Extracted text:
· · · · ·

# Saltaire & Bradford



## Dean4travel (Feb 18, 2017)

Having a little trip down from North East does anyone have any recommendations for the area?


----------



## batfink (Feb 28, 2015)

I haven't tried it yet but Tambourine Coffee in Saltaire recently opened. Their coffee is sourced from my favourite roaster - North Star Coffee.

Alternatively, Otley is a short drive away where Bloomfield Square do a good coffee.

Bradford City Centre is severely lacking in quality coffee, although Esquire's is the best of the chains available.


----------



## Jez H (Apr 4, 2015)

Iconic Salts Mill are now, finally, using decent coffee beans. Dark Woods I think they said? In Otley you also have Salami & Co who are using the North Star Guatemalan at the minute. Had a V60 yesterday. Very nice.

I work in Saltaire, never heard of Tambourine Coffee! Need to track them down.


----------



## 4515 (Jan 30, 2013)

North Star posted a couple of pics of Tambourine today on Facebook


----------



## batfink (Feb 28, 2015)

Only just opened, I think. It was the North Star post on Facebook that made me aware of it.


----------



## Dean4travel (Feb 18, 2017)

Interesting tried some of North Stars coffee 10 dats ago after visiting the roasters cheers


----------



## Casa_Espresso (Dec 2, 2011)

Jez Salami & Co serve a bespoke espresso blend roasted by us, and a single origin from Maude on batch filter



Jez H said:


> Iconic Salts Mill are now, finally, using decent coffee beans. Dark Woods I think they said? In Otley you also have Salami & Co who are using the North Star Guatemalan at the minute. Had a V60 yesterday. Very nice.
> 
> I work in Saltaire, never heard of Tambourine Coffee! Need to track them down.


----------



## Casa_Espresso (Dec 2, 2011)

We would be happy to show you round the roastery if you are visiting



Dean4travel said:


> Having a little trip down from North East does anyone have any recommendations for the area?


----------



## Jez H (Apr 4, 2015)

Casa_Espresso said:


> Jez Salami & Co serve a bespoke espresso blend roasted by us, and a single origin from Maude on batch filter


apologies, I thought he said North Star!


----------



## JollyBeanRoastery (Dec 1, 2015)

Dean4travel said:


> Having a little trip down from North East does anyone have any recommendations for the area?


Hello!

· · · · ·

Work instructions:
**A.** List every distinct username that posts in the forum thread about coffee in Saltaire and Bradford.
**B.** In the Saltaire and Bradford coffee thread, turn the paragraph beginning "Iconic Salts Mill are now" into a short bulleted list that keeps its main facts.
**C.** Continue the forum thread about coffee in Saltaire and Bradford from its final line.

Source material:
· · · · ·

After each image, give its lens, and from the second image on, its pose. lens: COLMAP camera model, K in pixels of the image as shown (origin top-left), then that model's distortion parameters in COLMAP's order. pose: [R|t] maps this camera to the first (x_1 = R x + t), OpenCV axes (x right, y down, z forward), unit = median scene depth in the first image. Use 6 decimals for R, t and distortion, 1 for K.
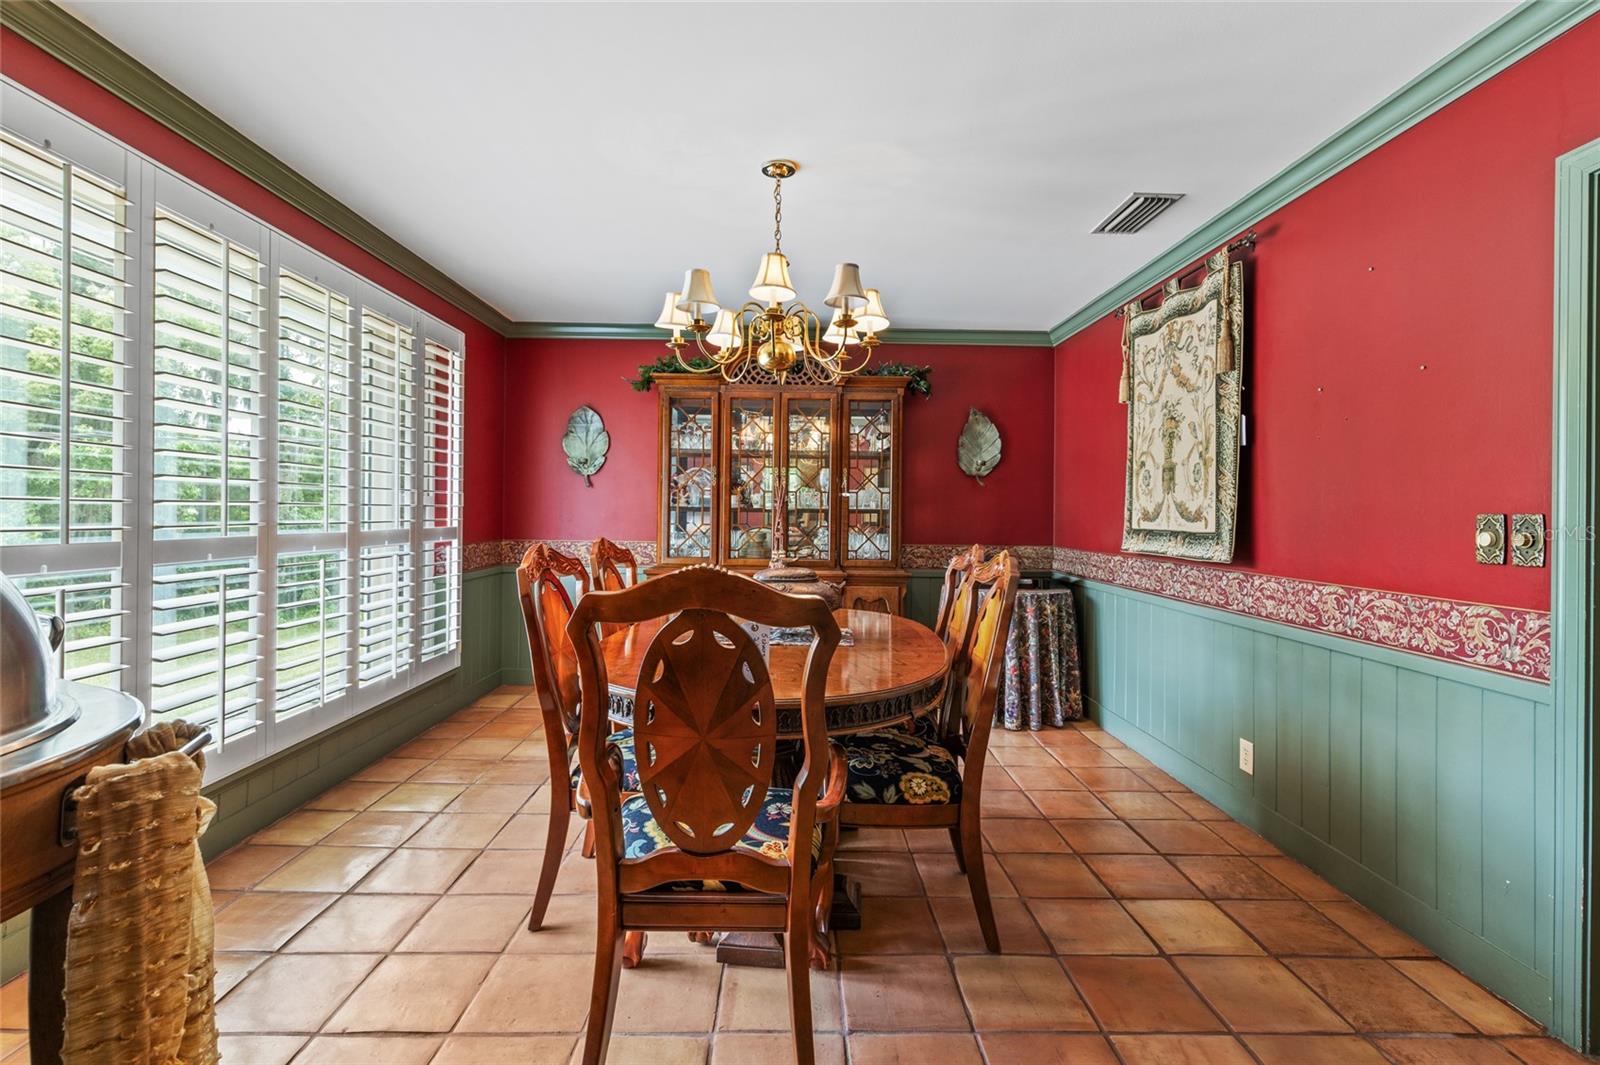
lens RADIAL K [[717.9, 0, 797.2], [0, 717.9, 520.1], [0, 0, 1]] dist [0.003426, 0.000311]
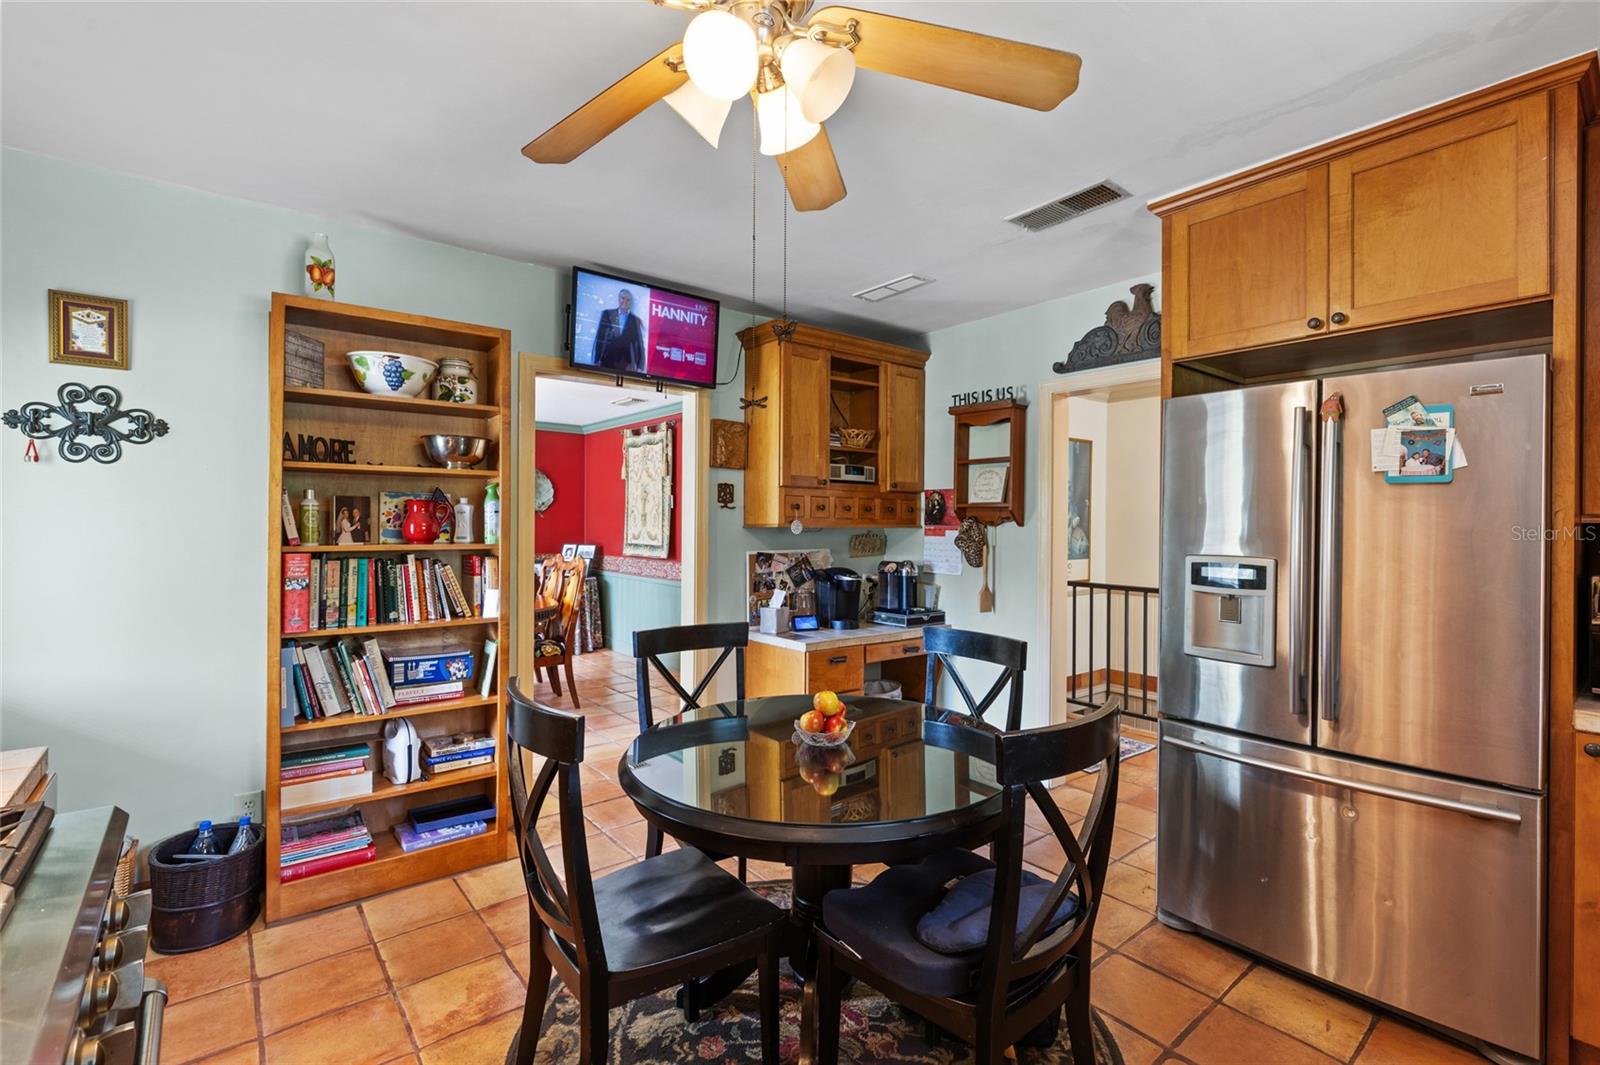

· · · · ·

Your written answers:
**A.** Dean4travel, batfink, Jez H, 4515, Casa_Espresso, JollyBeanRoastery

**B.**
- Salts Mill in Saltaire now uses decent coffee beans, possibly from Dark Woods.
- Salami & Co in Otley is using the North Star Guatemalan.
- The writer had a V60 there the day before and found it very nice.

**C.**
As mentioned above Tambourine Coffee would be a great place to start! They opened their doors last week towards the top of Saltaire on Bingley Road and have North Star on espresso along with a small menu of tasty goodness. Not strictly coffee related but here's some of my picks for Saltaire:



*Curryosity *- Bingley Road again, a new curry restaurant, small and cafe like inside but different and interesting indian food, very very good,


*Salts Mill* - Hockney, the Canteen, a great home shop (has a few interesting bits of Chemex merch for sale, such as cork coasters and pin badges) and one of the best book shops going,


*Victoria Hall* - Depending on when you're going, this might have an event on, this week is a CAMRA festival for instance,


*Cap & Collar* - A great craft beer bar, small inside but good selection of beers,


*All Terrain Cycles *- If you like bikes (bike and coffee people seem to go together), a nice mountain and road bike shop next to the Mill, a lot of Orange in stock and worth a nosey,


*The Boathouse* - If the weather is good, nice for a pint by the water and overlooking the park,


*The Hop *- Another great pup with good pizza,


*General sight seeing *- Roberts Park is worth a wander, as is seeing the church and weather permitting a walk along the canal into Hirst wood


Hope the above is of some use, we live right in the village and these would be some of my picks for a day. Have a good time:good:

Joel



*Save**Save*
​


----------



## Jez H (Apr 4, 2015)

So my son has his "theory driving test" on the 30th of December in Bradford & I thought I'd go along for moral support. Is it still impossible to get a single origin coffee in the city centre?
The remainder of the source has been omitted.